Reproduce the lines below, swapping every "repository" for "repo" and leaving everything else as it is. Omit the pictures from your answer.

Source texts of formatted documents:
==============================

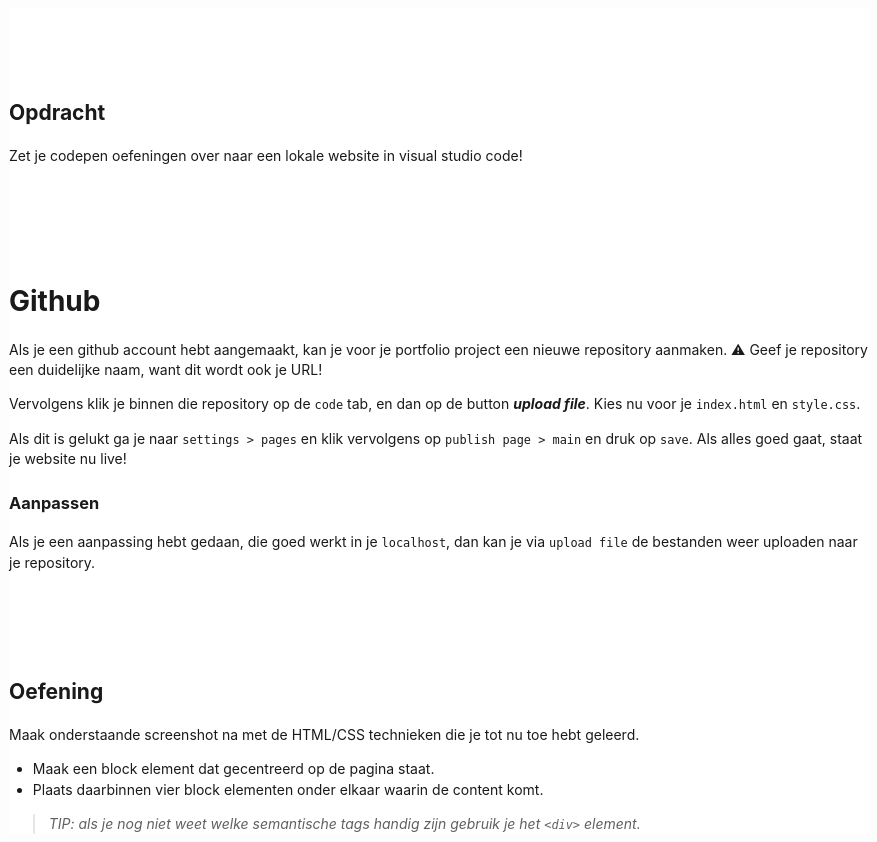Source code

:<br>
<br>
<br>

## Opdracht

Zet je codepen oefeningen over naar een lokale website in visual studio code!

<br>
<br>
<br>

# Github

Als je een github account hebt aangemaakt, kan je voor je portfolio project een nieuwe repository aanmaken. ⚠️ Geef je repository een duidelijke naam, want dit wordt ook je URL!

Vervolgens klik je binnen die repository op de `code` tab, en dan op de button ***upload file***. Kies nu voor je `index.html` en `style.css`. 

Als dit is gelukt ga je naar `settings > pages` en klik vervolgens op `publish page > main` en druk op `save`. Als alles goed gaat, staat je website nu live!

### Aanpassen

Als je een aanpassing hebt gedaan, die goed werkt in je `localhost`, dan kan je via `upload file` de bestanden weer uploaden naar je repository.

<br>
<br>
<br>


## Oefening

Maak onderstaande screenshot na met de HTML/CSS technieken die je tot nu toe hebt geleerd. 

- Maak een block element dat gecentreerd op de pagina staat.
- Plaats daarbinnen vier block elementen onder elkaar waarin de content komt.

> *TIP: als je nog niet weet welke semantische tags handig zijn gebruik je het `<div>` element.*
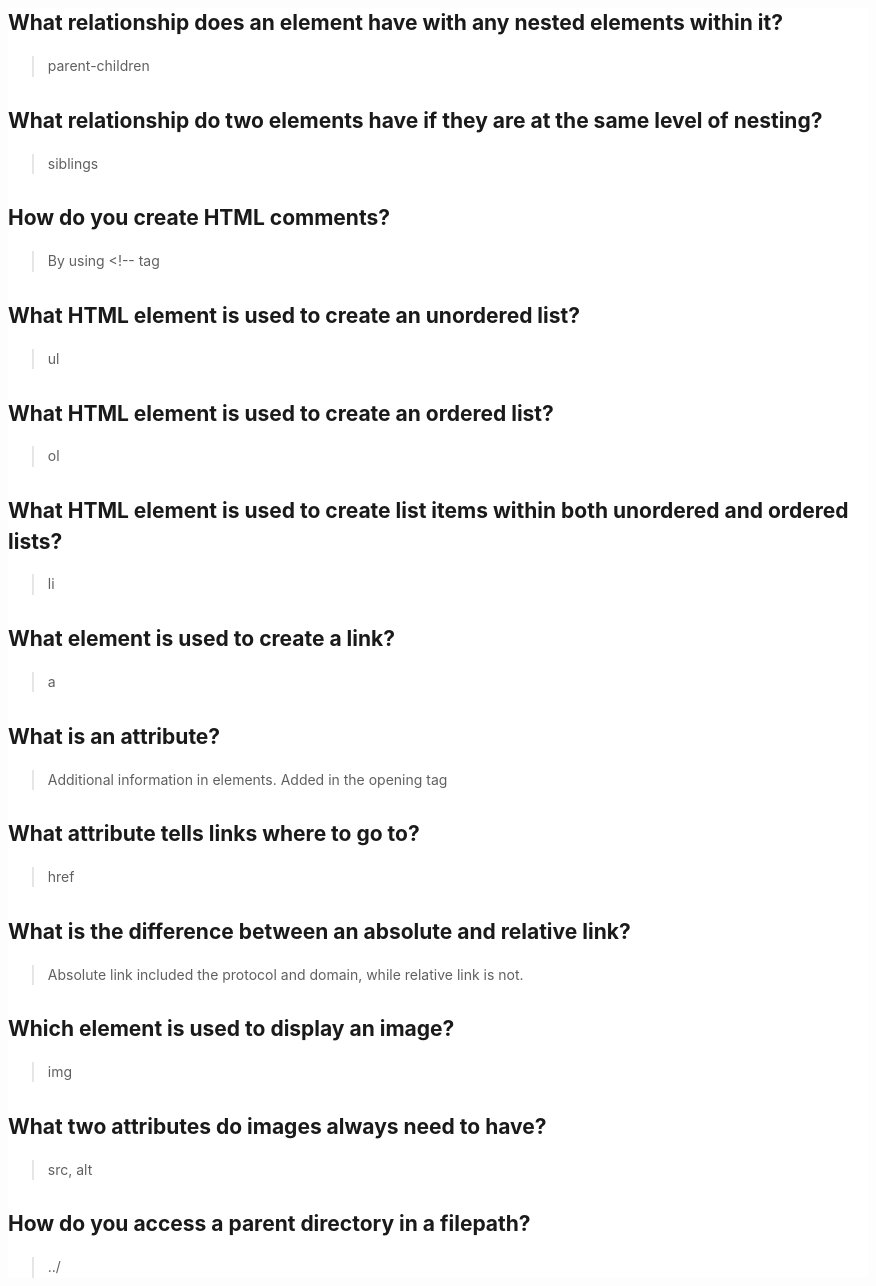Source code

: ## **What relationship does an element have with any nested elements within it?**
> parent-children

## **What relationship do two elements have if they are at the same level of nesting?**
> siblings

## **How do you create HTML comments?**
> By using <!-- tag

## **What HTML element is used to create an unordered list?**
> ul

## **What HTML element is used to create an ordered list?**
> ol

## **What HTML element is used to create list items within both unordered and ordered lists?**
> li

## **What element is used to create a link?**
> a

## **What is an attribute?**
> Additional information in elements. Added in the opening tag

## **What attribute tells links where to go to?**
> href

## **What is the difference between an absolute and relative link?**
> Absolute link included the protocol and domain, while relative link is not.

## **Which element is used to display an image?**
> img

## **What two attributes do images always need to have?**
> src, alt

## **How do you access a parent directory in a filepath?**
> ../
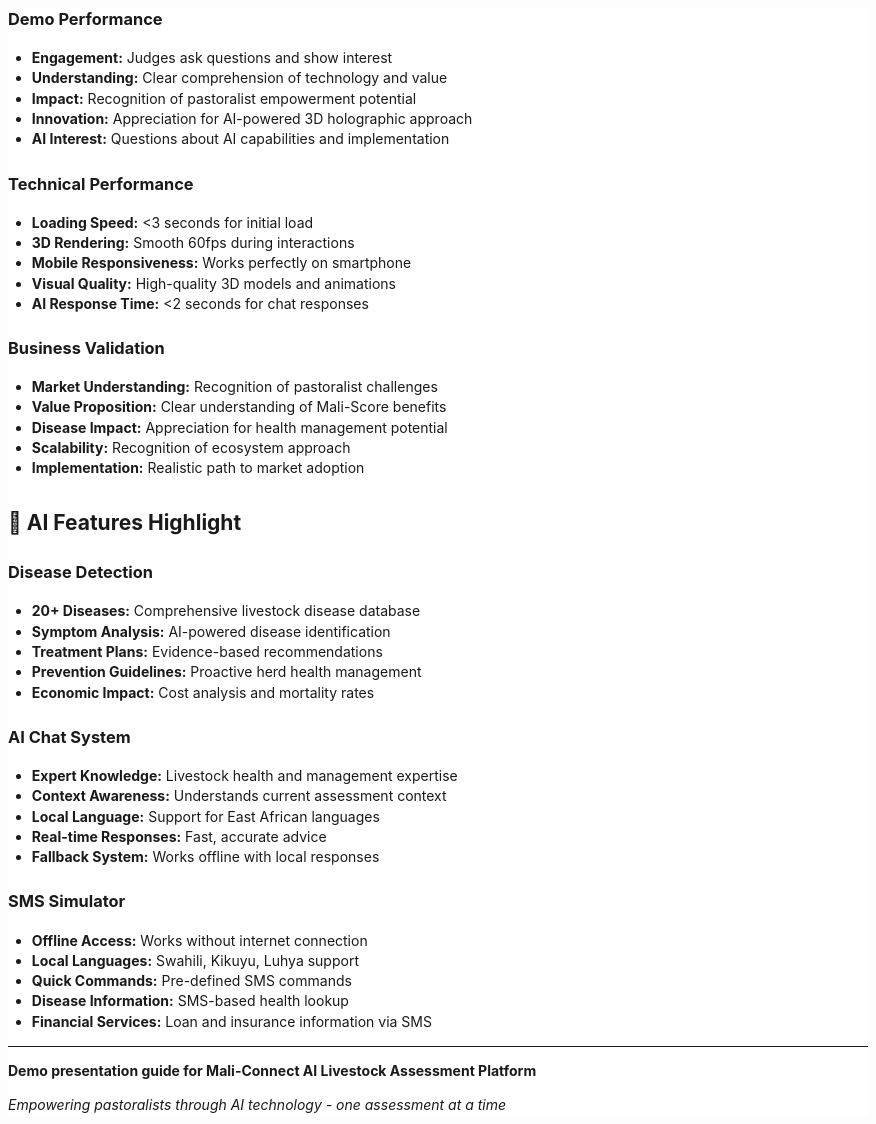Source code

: ### Demo Performance
- **Engagement:** Judges ask questions and show interest
- **Understanding:** Clear comprehension of technology and value
- **Impact:** Recognition of pastoralist empowerment potential
- **Innovation:** Appreciation for AI-powered 3D holographic approach
- **AI Interest:** Questions about AI capabilities and implementation

### Technical Performance
- **Loading Speed:** <3 seconds for initial load
- **3D Rendering:** Smooth 60fps during interactions
- **Mobile Responsiveness:** Works perfectly on smartphone
- **Visual Quality:** High-quality 3D models and animations
- **AI Response Time:** <2 seconds for chat responses

### Business Validation
- **Market Understanding:** Recognition of pastoralist challenges
- **Value Proposition:** Clear understanding of Mali-Score benefits
- **Disease Impact:** Appreciation for health management potential
- **Scalability:** Recognition of ecosystem approach
- **Implementation:** Realistic path to market adoption

## 🤖 AI Features Highlight

### Disease Detection
- **20+ Diseases:** Comprehensive livestock disease database
- **Symptom Analysis:** AI-powered disease identification
- **Treatment Plans:** Evidence-based recommendations
- **Prevention Guidelines:** Proactive herd health management
- **Economic Impact:** Cost analysis and mortality rates

### AI Chat System
- **Expert Knowledge:** Livestock health and management expertise
- **Context Awareness:** Understands current assessment context
- **Local Language:** Support for East African languages
- **Real-time Responses:** Fast, accurate advice
- **Fallback System:** Works offline with local responses

### SMS Simulator
- **Offline Access:** Works without internet connection
- **Local Languages:** Swahili, Kikuyu, Luhya support
- **Quick Commands:** Pre-defined SMS commands
- **Disease Information:** SMS-based health lookup
- **Financial Services:** Loan and insurance information via SMS

---

**Demo presentation guide for Mali-Connect AI Livestock Assessment Platform**

*Empowering pastoralists through AI technology - one assessment at a time*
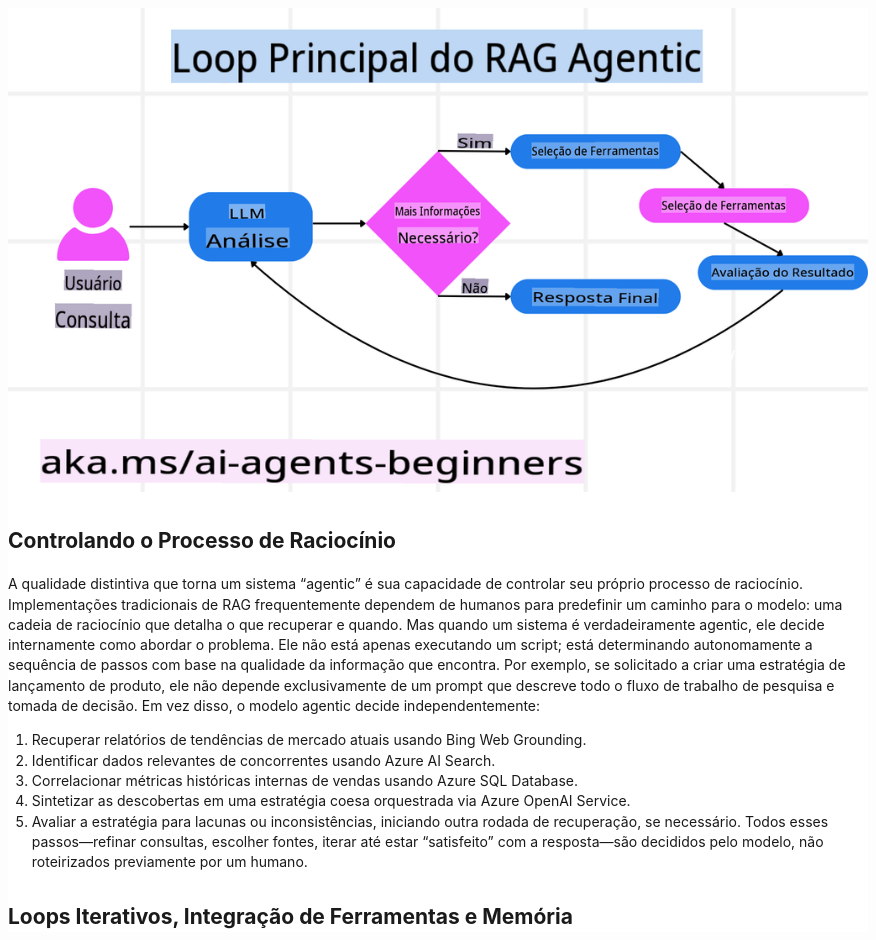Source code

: ![Agentic RAG Core Loop](../../../translated_images/agentic-rag-core-loop.2224925a913fb3439f518bda61a40096ddf6aa432a11c9b5bba8d0d625e47b79.pt.png)

## Controlando o Processo de Raciocínio

A qualidade distintiva que torna um sistema “agentic” é sua capacidade de controlar seu próprio processo de raciocínio. Implementações tradicionais de RAG frequentemente dependem de humanos para predefinir um caminho para o modelo: uma cadeia de raciocínio que detalha o que recuperar e quando.
Mas quando um sistema é verdadeiramente agentic, ele decide internamente como abordar o problema. Ele não está apenas executando um script; está determinando autonomamente a sequência de passos com base na qualidade da informação que encontra.
Por exemplo, se solicitado a criar uma estratégia de lançamento de produto, ele não depende exclusivamente de um prompt que descreve todo o fluxo de trabalho de pesquisa e tomada de decisão. Em vez disso, o modelo agentic decide independentemente:

1. Recuperar relatórios de tendências de mercado atuais usando Bing Web Grounding.
2. Identificar dados relevantes de concorrentes usando Azure AI Search.
3. Correlacionar métricas históricas internas de vendas usando Azure SQL Database.
4. Sintetizar as descobertas em uma estratégia coesa orquestrada via Azure OpenAI Service.
5. Avaliar a estratégia para lacunas ou inconsistências, iniciando outra rodada de recuperação, se necessário.
Todos esses passos—refinar consultas, escolher fontes, iterar até estar “satisfeito” com a resposta—são decididos pelo modelo, não roteirizados previamente por um humano.

## Loops Iterativos, Integração de Ferramentas e Memória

==============================

EXPECTED OUTPUT
Source code

:<br>
<br>
<br>

## Opdracht

Zet je codepen oefeningen over naar een lokale website in visual studio code!

<br>
<br>
<br>

# Github

Als je een github account hebt aangemaakt, kan je voor je portfolio project een nieuwe repo aanmaken. ⚠️ Geef je repo een duidelijke naam, want dit wordt ook je URL!

Vervolgens klik je binnen die repo op de `code` tab, en dan op de button ***upload file***. Kies nu voor je `index.html` en `style.css`. 

Als dit is gelukt ga je naar `settings > pages` en klik vervolgens op `publish page > main` en druk op `save`. Als alles goed gaat, staat je website nu live!

### Aanpassen

Als je een aanpassing hebt gedaan, die goed werkt in je `localhost`, dan kan je via `upload file` de bestanden weer uploaden naar je repo.

<br>
<br>
<br>


## Oefening

Maak onderstaande screenshot na met de HTML/CSS technieken die je tot nu toe hebt geleerd. 

- Maak een block element dat gecentreerd op de pagina staat.
- Plaats daarbinnen vier block elementen onder elkaar waarin de content komt.

> *TIP: als je nog niet weet welke semantische tags handig zijn gebruik je het `<div>` element.*
Source code

: ## **What relationship does an element have with any nested elements within it?**
> parent-children

## **What relationship do two elements have if they are at the same level of nesting?**
> siblings

## **How do you create HTML comments?**
> By using <!-- tag

## **What HTML element is used to create an unordered list?**
> ul

## **What HTML element is used to create an ordered list?**
> ol

## **What HTML element is used to create list items within both unordered and ordered lists?**
> li

## **What element is used to create a link?**
> a

## **What is an attribute?**
> Additional information in elements. Added in the opening tag

## **What attribute tells links where to go to?**
> href

## **What is the difference between an absolute and relative link?**
> Absolute link included the protocol and domain, while relative link is not.

## **Which element is used to display an image?**
> img

## **What two attributes do images always need to have?**
> src, alt

## **How do you access a parent directory in a filepath?**
> ../
Source code

: ### Demo Performance
- **Engagement:** Judges ask questions and show interest
- **Understanding:** Clear comprehension of technology and value
- **Impact:** Recognition of pastoralist empowerment potential
- **Innovation:** Appreciation for AI-powered 3D holographic approach
- **AI Interest:** Questions about AI capabilities and implementation

### Technical Performance
- **Loading Speed:** <3 seconds for initial load
- **3D Rendering:** Smooth 60fps during interactions
- **Mobile Responsiveness:** Works perfectly on smartphone
- **Visual Quality:** High-quality 3D models and animations
- **AI Response Time:** <2 seconds for chat responses

### Business Validation
- **Market Understanding:** Recognition of pastoralist challenges
- **Value Proposition:** Clear understanding of Mali-Score benefits
- **Disease Impact:** Appreciation for health management potential
- **Scalability:** Recognition of ecosystem approach
- **Implementation:** Realistic path to market adoption

## 🤖 AI Features Highlight

### Disease Detection
- **20+ Diseases:** Comprehensive livestock disease database
- **Symptom Analysis:** AI-powered disease identification
- **Treatment Plans:** Evidence-based recommendations
- **Prevention Guidelines:** Proactive herd health management
- **Economic Impact:** Cost analysis and mortality rates

### AI Chat System
- **Expert Knowledge:** Livestock health and management expertise
- **Context Awareness:** Understands current assessment context
- **Local Language:** Support for East African languages
- **Real-time Responses:** Fast, accurate advice
- **Fallback System:** Works offline with local responses

### SMS Simulator
- **Offline Access:** Works without internet connection
- **Local Languages:** Swahili, Kikuyu, Luhya support
- **Quick Commands:** Pre-defined SMS commands
- **Disease Information:** SMS-based health lookup
- **Financial Services:** Loan and insurance information via SMS

---

**Demo presentation guide for Mali-Connect AI Livestock Assessment Platform**

*Empowering pastoralists through AI technology - one assessment at a time*
Source code

: ![Agentic RAG Core Loop](../../../translated_images/agentic-rag-core-loop.2224925a913fb3439f518bda61a40096ddf6aa432a11c9b5bba8d0d625e47b79.pt.png)

## Controlando o Processo de Raciocínio

A qualidade distintiva que torna um sistema “agentic” é sua capacidade de controlar seu próprio processo de raciocínio. Implementações tradicionais de RAG frequentemente dependem de humanos para predefinir um caminho para o modelo: uma cadeia de raciocínio que detalha o que recuperar e quando.
Mas quando um sistema é verdadeiramente agentic, ele decide internamente como abordar o problema. Ele não está apenas executando um script; está determinando autonomamente a sequência de passos com base na qualidade da informação que encontra.
Por exemplo, se solicitado a criar uma estratégia de lançamento de produto, ele não depende exclusivamente de um prompt que descreve todo o fluxo de trabalho de pesquisa e tomada de decisão. Em vez disso, o modelo agentic decide independentemente:

1. Recuperar relatórios de tendências de mercado atuais usando Bing Web Grounding.
2. Identificar dados relevantes de concorrentes usando Azure AI Search.
3. Correlacionar métricas históricas internas de vendas usando Azure SQL Database.
4. Sintetizar as descobertas em uma estratégia coesa orquestrada via Azure OpenAI Service.
5. Avaliar a estratégia para lacunas ou inconsistências, iniciando outra rodada de recuperação, se necessário.
Todos esses passos—refinar consultas, escolher fontes, iterar até estar “satisfeito” com a resposta—são decididos pelo modelo, não roteirizados previamente por um humano.

## Loops Iterativos, Integração de Ferramentas e Memória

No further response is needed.